EXERCISE ▸ Word for word, print out all of the data, omitting every image.

Page-level text extractions
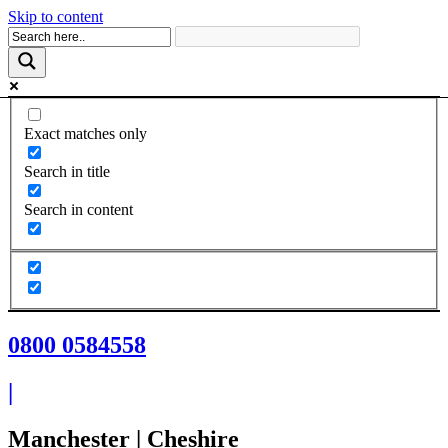
Skip to content
Exact matches only
Search in title
Search in content
0800 0584558
|
Manchester | Cheshire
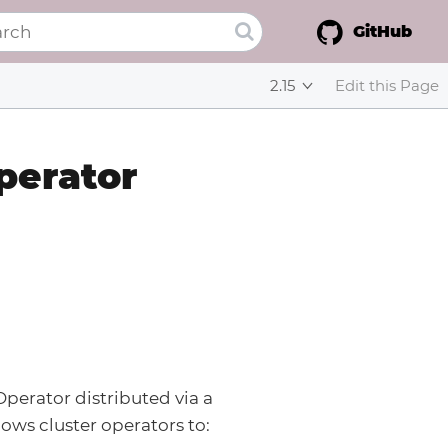
GitHub
2.15
Edit this Page
perator
Operator distributed via a
allows cluster operators to:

RESULT BELOW ▸
Skip to content
Exact matches only
Search in title
Search in content
0800 0584558
|
Manchester | Cheshire
GitHub
2.15
Edit this Page
perator
Operator distributed via a
allows cluster operators to:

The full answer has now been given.